The problem, said Baker, was that the check had fake routing numbers. The irony was that it listed a telephone number for inquiries and a watermark ensured its authenticity.

“If he had cashed this check and done what he was asked to do, then it would have bounced and he have been out that much money,” said Baker.

He said, fortunately, the check recipient learned that it was fraudulent while in the process of making a deposit at the bank. The intended victim then turned the information over to Baker, who learned about the new angle on an old crime.
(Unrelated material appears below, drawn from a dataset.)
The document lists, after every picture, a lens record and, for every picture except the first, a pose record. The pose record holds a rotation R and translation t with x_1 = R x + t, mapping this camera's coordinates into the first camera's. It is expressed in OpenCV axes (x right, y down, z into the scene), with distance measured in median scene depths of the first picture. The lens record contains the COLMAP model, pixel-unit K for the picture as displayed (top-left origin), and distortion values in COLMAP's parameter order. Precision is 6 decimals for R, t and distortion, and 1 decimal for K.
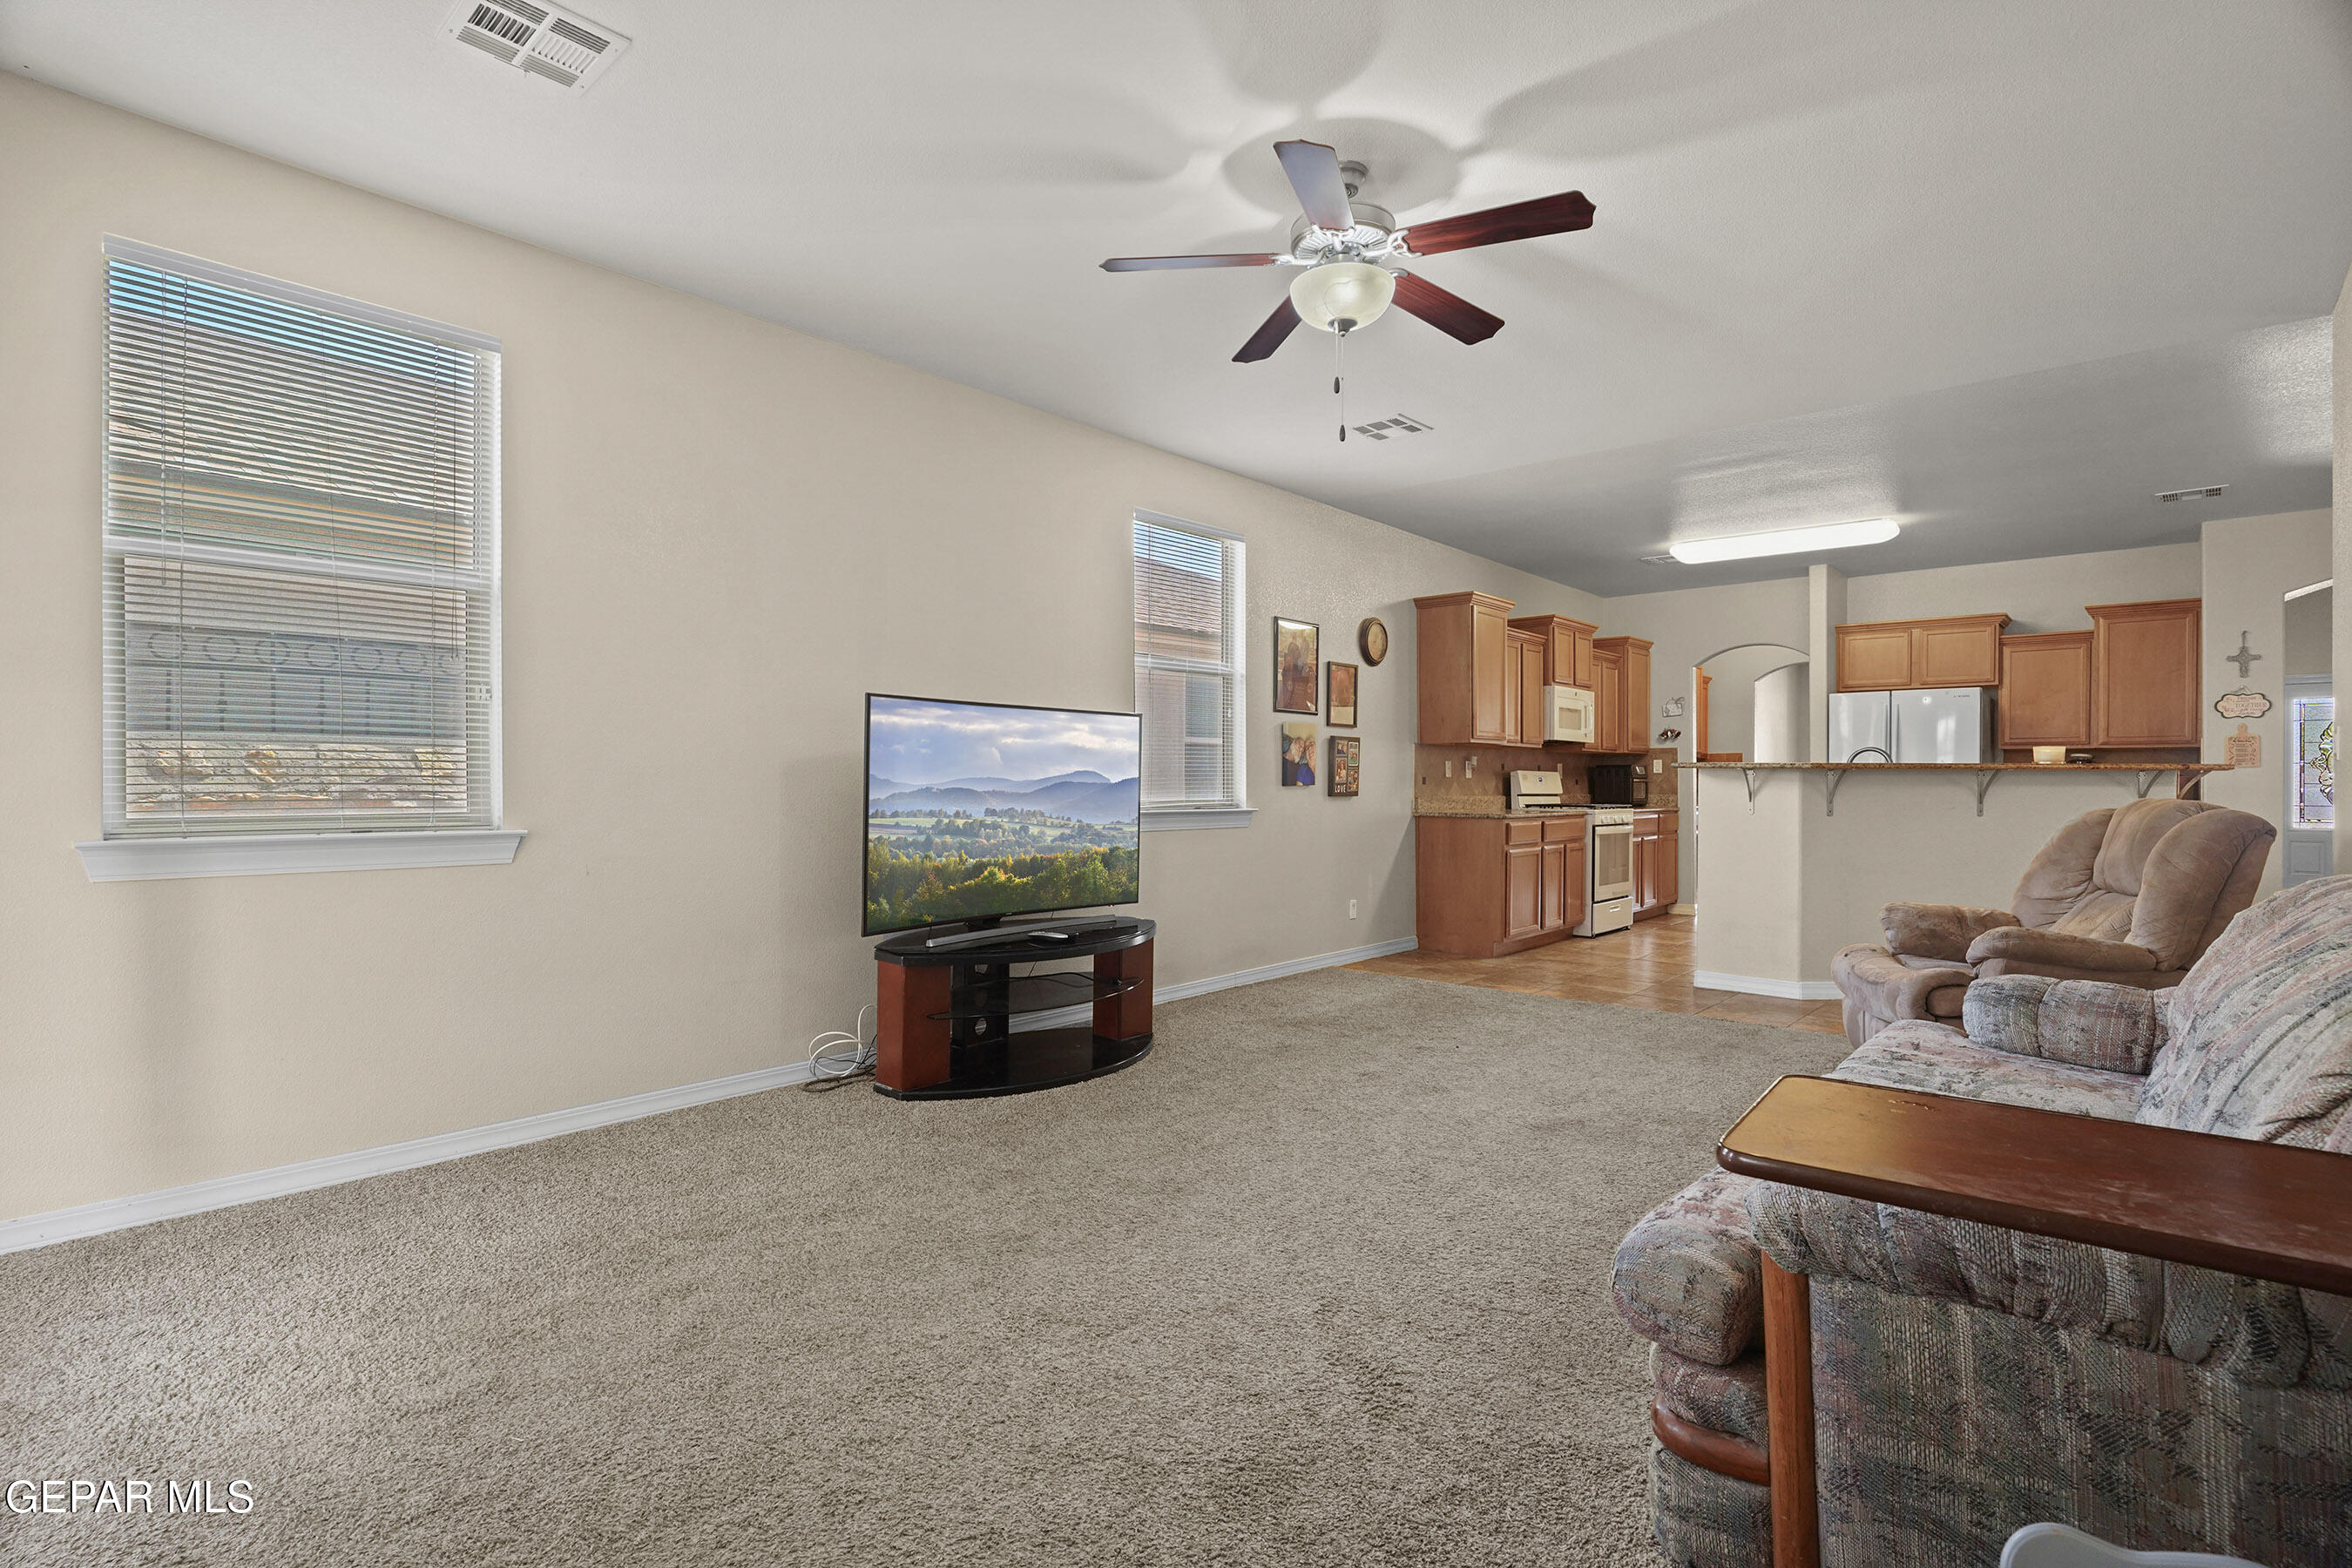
lens RADIAL K [[1133.6, 0, 1165.1], [0, 1133.6, 783.4], [0, 0, 1]] dist [-0.011855, 0.005699]
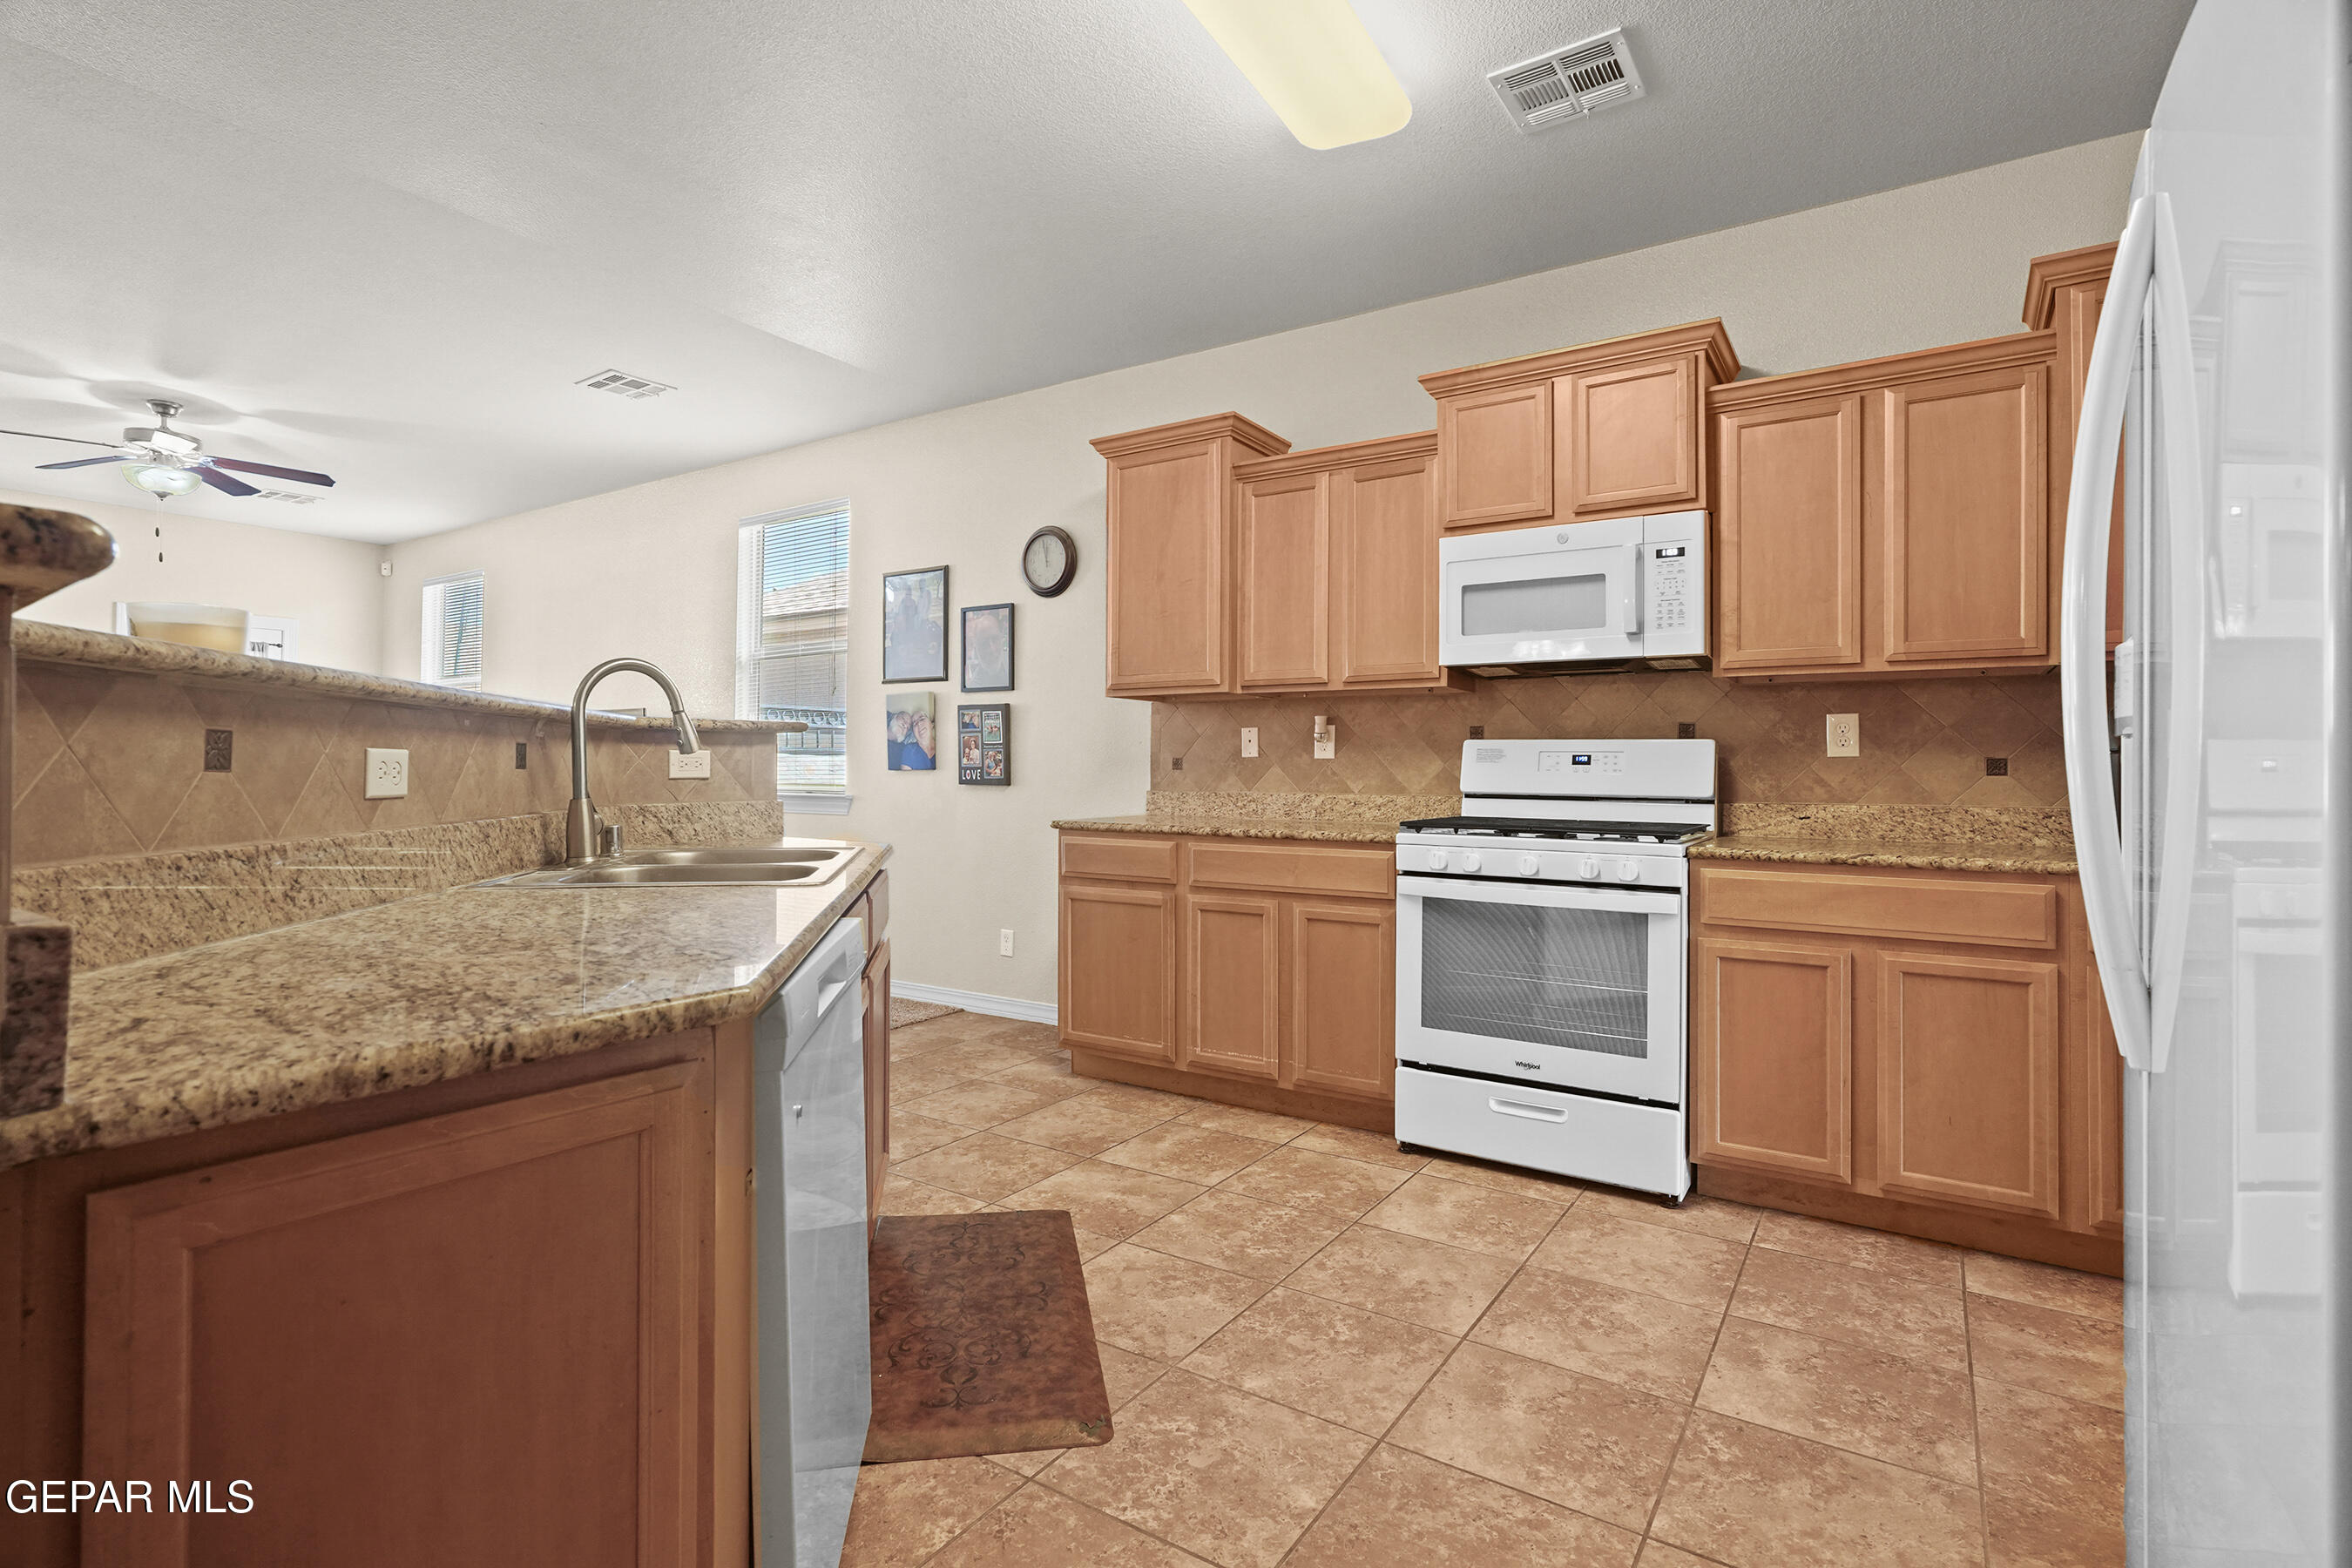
lens RADIAL K [[1133.6, 0, 1165.0], [0, 1133.6, 753.3], [0, 0, 1]] dist [-0.011855, 0.005699]
pose [[0.143895, -0.016940, -0.989448, 0.896443], [-0.007323, 0.999808, -0.018183, 0.003369], [0.989566, 0.009862, 0.143744, 0.998049]]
He recently dealt with another Internet-based scam. A Hood River widower was solicited in a chat room to help make a purchase more convenient for his new “friend” from a foreign country. He agreed to accept a shipment of goods bought in the United States and then forward them on to the address provided. The man later learned that the credit card used to purchase the electronic equipment had been stolen. And, with his name listed on the invoice, he had come under suspicion.

“It’s like they bait some type of a hook and then just reel the victim in little by little,” said Baker.

He said a new cell phone scam is somewhat more sophisticated — and preys on people’s emotions. The identity thief apparently takes time to compile a call list of the intended victim’s primary family members. The methodology, said Baker, is for a “company representative” from the cell phone service provider to initiate a call to the client.

The official asks for the phone to be shut down for an hour to accommodate network programming. Once the device is turned off, the caller then reaches a relative and pretends to be a police officer. The family member is told the cell phone holder might have died in a tragedy and that personal information is needed for verification.

Since the phone of the named individual has been turned off, the traumatized relative is unable to connect right away – which gives the identity thief time to work.

“Not only do you have some poor family member freaking out, but he/she is handing over information out of grief that can then be used for criminal activity,” said Baker.

He said scammers using a laptop in a WiFi zone, the latest technological advancement, are difficult to track down. But it is virtually impossible to arrest someone operating out of a foreign country.

“There are literally millions of cases out there that will never be solved,” said Baker. “The best advice that I can give people is to use extreme caution when doing business with people they don’t know.”

He said it is very important for people to safeguard their personal information as much as possible. Giving a check — or personal data — to the wrong person could result in identity theft crimes that take years to clear up.

Baker recommends that citizens routinely check their credit report and make inquiries about any activity that seems suspicious. “I tell everyone who calls here that they need to keep on top of what is happening with their credit. The quicker you catch a problem and shut the account down, the quicker you’re going to recover financially,” he said.